Is indifference a proven corollary to suffering? Auden finds a connection that is not obvious but once drawn to one’s attention is undeniable. There always seem to be some people who are indifferent to an outcome that others feel is worthy of outrage or wonder or applause. So, how indifferent ARE we? So irretrievably focused on self and selfish outcomes, so wrapped into our own cocoons of safety and comfort, that we pay little heed to strange, wonderful, remarkable happenings? Or perhaps we simply do not know, are not aware, are concentrating on something else, are actually fed up with other people trying to grab our attention that we deliberately turn away from them, whatever they have to say? Is Auden talking about inadequate communication between people? I read an article this morning about the importance of attention management; how it is crucial to control our resources of notice in a world becoming ever more ingenious at grabbing our attention.
A reflection on this masterful poem by WH Auden presents an opportunity for insight into the nature of human relationships. Here is the poem, Musée des Beaux Arts:
About suffering they were never wrong,
The old Masters: how well they understood
Its human position: how it takes place
While someone else is eating or opening a window or just walking dully along;
How, when the aged are reverently, passionately waiting
For the miraculous birth, there always must be
Children who did not specially want it to happen, skating
On a pond at the edge of the wood:
They never forgot
That even the dreadful martyrdom must run its course
Anyhow in a corner, some untidy spot
Where the dogs go on with their doggy life and the torturer's horse
Scratches its innocent behind on a tree.
In Breughel's Icarus, for instance: how everything turns away
Quite leisurely from the disaster; the ploughman may
Have heard the splash, the forsaken cry,
But for him it was not an important failure; the sun shone
As it had to on the white legs disappearing into the green
Water, and the expensive delicate ship that must have seen
Something amazing, a boy falling out of the sky,
Had somewhere to get to and sailed calmly on.
The painting Auden refers to is hanging in the Musée des Beaux Arts in Brussels, Belgium; it is titled Landscape with the Fall of Icarus and was painted by Pieter Breughel in 1558. The painting depicts the end of the myth of Daedalus and his son Icarus as told by Ovid, in which the father and son fashion wings for themselves to escape imprisonment, but Icarus flies too close to the sun and the wax on the wings melts, causing him to plunge to his death in the sea.
Auden is categorical: when amazing or awful things are occurring, there is always someone who does not really care.
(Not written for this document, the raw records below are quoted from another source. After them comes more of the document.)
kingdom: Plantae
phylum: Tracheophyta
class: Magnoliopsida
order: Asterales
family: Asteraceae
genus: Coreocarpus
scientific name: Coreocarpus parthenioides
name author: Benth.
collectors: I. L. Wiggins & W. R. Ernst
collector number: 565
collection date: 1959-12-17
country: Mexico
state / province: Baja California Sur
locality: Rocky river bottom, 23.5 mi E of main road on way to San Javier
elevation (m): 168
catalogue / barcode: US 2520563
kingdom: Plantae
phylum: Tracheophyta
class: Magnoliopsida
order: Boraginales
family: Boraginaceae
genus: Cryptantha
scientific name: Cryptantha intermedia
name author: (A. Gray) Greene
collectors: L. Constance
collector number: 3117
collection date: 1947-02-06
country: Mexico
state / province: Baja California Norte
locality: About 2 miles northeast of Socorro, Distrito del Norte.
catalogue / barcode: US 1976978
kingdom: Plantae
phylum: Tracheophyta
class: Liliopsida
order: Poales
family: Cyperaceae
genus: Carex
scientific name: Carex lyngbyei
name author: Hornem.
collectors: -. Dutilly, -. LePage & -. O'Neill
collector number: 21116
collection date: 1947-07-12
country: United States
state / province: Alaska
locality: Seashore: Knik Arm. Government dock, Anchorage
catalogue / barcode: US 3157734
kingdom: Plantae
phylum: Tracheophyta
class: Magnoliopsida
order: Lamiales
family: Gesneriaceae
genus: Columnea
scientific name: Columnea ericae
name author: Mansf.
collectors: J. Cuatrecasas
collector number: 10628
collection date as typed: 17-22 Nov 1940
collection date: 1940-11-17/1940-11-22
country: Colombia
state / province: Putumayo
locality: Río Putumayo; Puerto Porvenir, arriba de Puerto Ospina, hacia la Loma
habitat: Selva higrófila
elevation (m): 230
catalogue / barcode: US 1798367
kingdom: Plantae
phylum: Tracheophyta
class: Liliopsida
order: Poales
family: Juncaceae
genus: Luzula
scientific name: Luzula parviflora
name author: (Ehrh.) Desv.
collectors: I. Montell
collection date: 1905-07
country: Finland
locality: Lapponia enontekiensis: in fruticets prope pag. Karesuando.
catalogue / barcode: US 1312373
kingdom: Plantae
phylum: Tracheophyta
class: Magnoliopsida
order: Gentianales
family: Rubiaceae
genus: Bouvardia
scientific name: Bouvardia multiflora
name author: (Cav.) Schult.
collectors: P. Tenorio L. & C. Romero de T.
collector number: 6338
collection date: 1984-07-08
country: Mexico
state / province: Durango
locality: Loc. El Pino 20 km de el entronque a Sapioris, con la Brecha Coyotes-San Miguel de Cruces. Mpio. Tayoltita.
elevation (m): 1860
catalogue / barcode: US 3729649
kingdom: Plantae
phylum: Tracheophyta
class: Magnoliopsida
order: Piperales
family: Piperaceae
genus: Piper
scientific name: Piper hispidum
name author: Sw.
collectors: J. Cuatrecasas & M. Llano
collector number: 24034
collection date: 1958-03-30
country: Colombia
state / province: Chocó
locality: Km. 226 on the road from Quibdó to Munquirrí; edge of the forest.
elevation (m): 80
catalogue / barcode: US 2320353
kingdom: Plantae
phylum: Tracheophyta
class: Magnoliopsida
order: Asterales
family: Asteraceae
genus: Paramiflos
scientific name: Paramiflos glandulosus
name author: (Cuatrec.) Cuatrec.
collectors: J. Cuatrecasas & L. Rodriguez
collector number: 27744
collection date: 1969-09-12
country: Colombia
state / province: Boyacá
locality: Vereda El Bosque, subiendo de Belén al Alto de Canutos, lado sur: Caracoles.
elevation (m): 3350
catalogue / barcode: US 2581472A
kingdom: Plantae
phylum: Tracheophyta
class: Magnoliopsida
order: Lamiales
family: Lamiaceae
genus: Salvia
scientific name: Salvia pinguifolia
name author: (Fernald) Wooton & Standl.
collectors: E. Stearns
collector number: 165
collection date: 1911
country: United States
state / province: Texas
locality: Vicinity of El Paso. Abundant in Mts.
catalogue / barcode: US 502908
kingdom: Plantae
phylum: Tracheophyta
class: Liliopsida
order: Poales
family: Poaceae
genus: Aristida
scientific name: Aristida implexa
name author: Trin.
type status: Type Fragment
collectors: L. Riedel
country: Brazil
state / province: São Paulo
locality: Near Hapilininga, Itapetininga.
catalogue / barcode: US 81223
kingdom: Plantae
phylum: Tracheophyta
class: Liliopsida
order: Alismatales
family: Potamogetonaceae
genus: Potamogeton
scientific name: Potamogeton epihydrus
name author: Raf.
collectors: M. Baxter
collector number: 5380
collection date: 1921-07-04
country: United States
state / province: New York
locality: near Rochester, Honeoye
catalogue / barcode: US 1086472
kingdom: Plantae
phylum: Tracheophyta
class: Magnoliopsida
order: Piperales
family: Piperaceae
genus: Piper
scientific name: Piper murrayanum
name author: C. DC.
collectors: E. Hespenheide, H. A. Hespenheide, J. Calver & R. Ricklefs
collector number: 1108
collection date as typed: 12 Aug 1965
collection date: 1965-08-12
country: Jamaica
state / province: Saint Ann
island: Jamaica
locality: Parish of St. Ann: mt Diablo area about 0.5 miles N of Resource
A boy flying across the sky and plunging into the sea; aged people waiting for a miraculous birth; a dreadful martyrdom; all these events and more are not noticed by everyone. A group of children skating on a pond; dogs and horses scratching their behinds; someone eating or opening a window or just walking dully along; a ploughman for whom the fall was not an important failure; and a delicate ship had to get on to its destination. Auden says the Old Masters were never wrong.
I am at a loss – and have been for many years – to reconcile this attitude with my (and my observations of other people’s) fellow feeling for their friends. We do love each other, we do care and take interest in each other’s achievements, we are not indifferent to others, we are compassionate beings. But then, why does the poem, in appearing to contradict the spiritual teaching of ‘love your fellow man and do unto others’, press so many green buttons of agreement?
The reality is that the poem is sometimes true. In part true, like much of our lives, a bit of this and a bit of its opposite. We can ignore the suffering of others, take little interest in marvellous happenings, actively seek to distance ourselves from trauma and pain, and pay no attention to uncomfortable truths about, say, malnutrition and infant mortality and climate warming. Not everyone and not all the time; but it happens. This may be why we admire missionaries so much, people who take on the burden of helping and noticing, and trust they are doing it on behalf of all of us.
Perhaps the parable of The Good Samaritan in Luke 10:25-37 can give me solace. If the separate parts of our beings are represented by all the characters of the parable, then we can sometimes pass by the injured man – like the priest and the Levite do in the parable – before that part of us that is compassionate – the Samaritan in us - stops to help.
This is a paradox for me, has been for years.